Since last year we have also been discussing a second set of CBMs, this one aiming at trust-building and cooperation. In the longer term, we hope to arrive at a third set that would be geared toward increasing risk-reduction and stabilization.
We want to take this issue further as part of Germany’s OSCE Chairmanship in 2016.
One thought is to explore if the “Vienna Document” pertaining to conventional armaments might be useful.
Similar work might be undertaken in other regional organizations as well as in bilateral formats. Germany entertains dialogues on cyber issues with a variety of partners, both formally and informally.
Our third area of engagement is to undertake efforts to increase cyber-resilience.
On a national level, a key project of the Federal Ministry of the Interior is the proposed IT Security Act.
The draft of the Act defines minimum requirements for IT security of critical infrastructures. It establishes an obligation to report significant incidents with a view of improving the overall security of systems and public protection in general.
The Federal Government wants Germany’s IT systems and digital infrastructure to be the most secure in the world.
The IT Security Act is based on the notion that anyone who creates risks for others through the use of IT should also be responsible for protecting against these risks.
The more serious these risks are, the higher the standards for the necessary protection should be.
But we do not interpret this topic narrowly, focusing on our own, national IT-infrastructure.
Important work is being conducted in the EU:
The Network Information Security Directive aims at the creating high, harmonized standards of network security in all EU Member States. Critical infrastructure in particular will be protected through this measure.
The EU Cybersecurity Strategy recognises the need to adequately protect critical infrastructure.
In addition, Germany is helping third states improve their cyber capacities, for instance by assisting them in formulating their own Cyber Security Strategies.
We suggest that states form bilateral and multilateral cooperation initiatives, building on established partnership relations.
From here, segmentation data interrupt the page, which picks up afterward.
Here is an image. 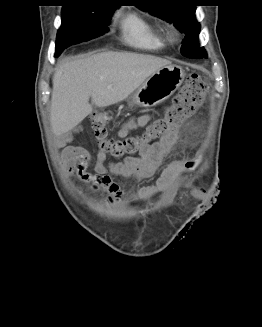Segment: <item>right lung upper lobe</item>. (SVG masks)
Listing matches in <instances>:
<instances>
[{
  "mask_svg": "<svg viewBox=\"0 0 262 327\" xmlns=\"http://www.w3.org/2000/svg\"><path fill=\"white\" fill-rule=\"evenodd\" d=\"M69 3H74V4H91V5H96V6H101V7H111L110 5H107V0H66ZM65 7V6H64Z\"/></svg>",
  "mask_w": 262,
  "mask_h": 327,
  "instance_id": "obj_1",
  "label": "right lung upper lobe"
}]
</instances>
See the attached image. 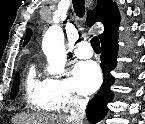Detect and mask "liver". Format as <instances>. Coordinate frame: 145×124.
<instances>
[{
	"mask_svg": "<svg viewBox=\"0 0 145 124\" xmlns=\"http://www.w3.org/2000/svg\"><path fill=\"white\" fill-rule=\"evenodd\" d=\"M13 124H75L64 116L46 114H20L13 118Z\"/></svg>",
	"mask_w": 145,
	"mask_h": 124,
	"instance_id": "obj_1",
	"label": "liver"
}]
</instances>
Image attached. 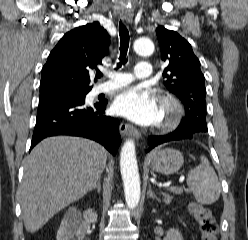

These initiatives could foster mutual assistance between states in their response to cyber incidents.
The Global Forum on Cyber Expertise formed in April 2015 at the Hague Conference on Cyberspace is a step in this direction. In the future, it could be the United Nations who provide coordination and support for these initiatives.
Ladies and Gentleman,
There is one point I need to raise which is delicate. It has led to considerable discussion between us and some of our key allies:
The relationship between security and freedom in the digital age.
We all agree that international law applies in cyberspace, and that individuals enjoy the same rights online as they do off-line. This includes the right to information, the right to freedom of expression, the right of association and the right to privacy.
At the same time, these rights can be abused.
As I mentioned early on: Terrorists have been using the Internet as a recruitment and propaganda tool for a long time, and only last month, we witnessed an actual extremist attack using cyber capabilities. Individual freedom online finds its limits in the security concerns of others.
We need to balance freedom and security.
The balance needs to be well-defined, as a result of a thorough political discourse at the national and international levels.
It has to be reasonable and the gains of measures aiming at an appropriate level of security have to be proportional to the costs they impose on our freedom and privacy.
Germany and Brazil have taken the initiative in the United Nations for General Assembly resolutions on the right to privacy. We are glad that these found consensus, and that the Human Rights Council in Geneva recently passed a resolution – also unanimously – establishing a Special Rapporteur on the Right to Privacy.
Ladies and Gentlemen!
I hope to have given you some food-for-thought for these questions, and I look forward to discussing these issues with you.